I hope to develop a series of posts that encourage rabid debate on what it means to teach science, what it means to learn science, in the early grades, focusing on how we encourage children to learn about the natural world, through their eyes and ears, their Pacinian corpuscles, their taste buds, their noses.
I think it requires keeping journals, as I will share, but I also think much of what passes for journals needs to be tossed into the heap of inkwells and filmstrips littering our public school junkyards. I hope you join the discussion.
3 comments:
Check out the science notebooks in my class and you'll see sketches of experiments, early designs, poetry, notes written in margins, random thoughts and the occasional photograph (I initially didn't allow this until students started adding pictures in meaningful ways).
Some students keep tidy notebooks, with headings like "notes" or "observations." Others have graffiti-bomb style writing, cartoon characters and sketches in a seemingly random display of thinking.
They are all personal, individual and fascinating to look at.
Perhaps I allowed them to define "science" too vaguely. Maybe I should have created a system for me to write comments (maybe sticky notes? Right now I just send an e-mail with my thoughts after examining their notebooks).
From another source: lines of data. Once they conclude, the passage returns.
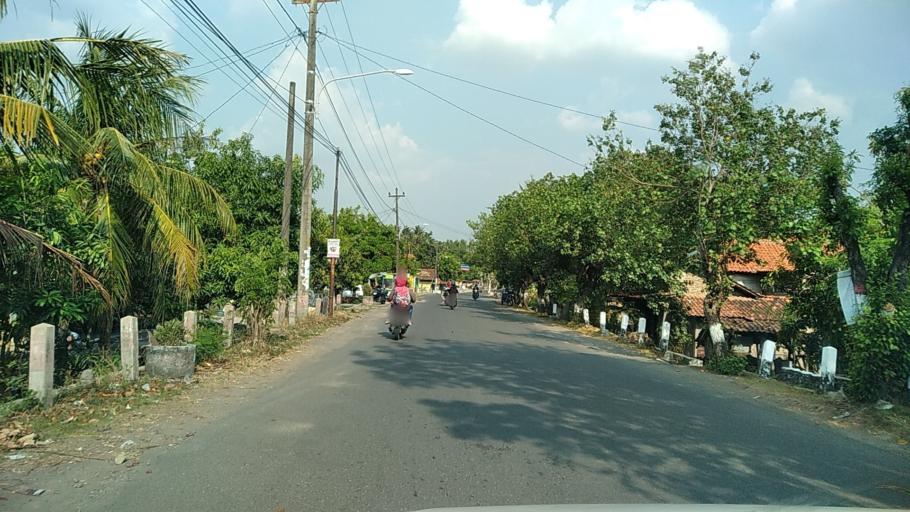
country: ID
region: Central Java
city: Mranggen
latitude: -6.9748
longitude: 110.4978
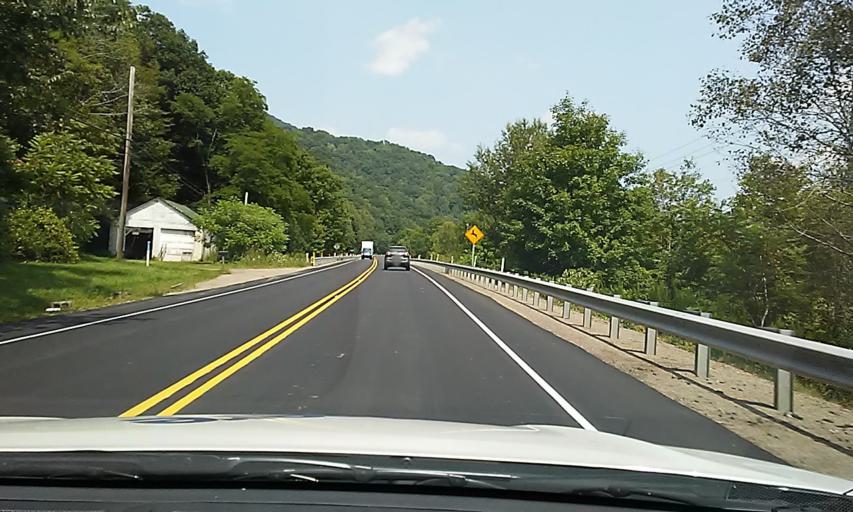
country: US
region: Pennsylvania
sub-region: Cameron County
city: Emporium
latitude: 41.4790
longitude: -78.3230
However, the notebook has become a central tool for all students in my class.
After reading A Place for Wonder last year my students all have 'wonder notebooks' this year. We've got a 'wonder window' and a 'wonder table' with a notebook at each that they can all share. The questions they are asking this year are wonderful. Young children look at the world in such amazing ways it has been very exciting to find some small way to capture that. It pains me to think about the notebooks they will be creating even by the end of elementary school.
Last year, I replaced a teacher who quit leaving notebooks in progress. I used them half-heartedly. This year, I am using them again and more consistently but will make changes for next year.
One thing that bothers me is that the notebook stays in the classroom. If the student really uses it - for vocab concept maps & notes & musings/wonderings - then the student would be able to use it to study. However, they have to stay in the classroom because...
1) For HS courses with lab minutes requirements, the loss of the notebook would mean no proof that they can sit the state exam.
2) For my other classes, I cannot afford to replace them if they are lost, stolen, damaged, etc.
Another issue is lack of transportability for me - I use my prep periods at school for lab cleanup and setup. I lugged over 100 of them home to review this weekend.
I can't imagine not using them. I keep a science teaching notebook akin to the scientific notebook I kept as a practicing scientist. I don't have specific patent law requirements but it is where I organize everything about teaching including data on solutions I prepare, issues with lab implementation, and meeting notes including those with parents.
I need to improve how I use them in my classroom. I look forward to reading more about how to do that here.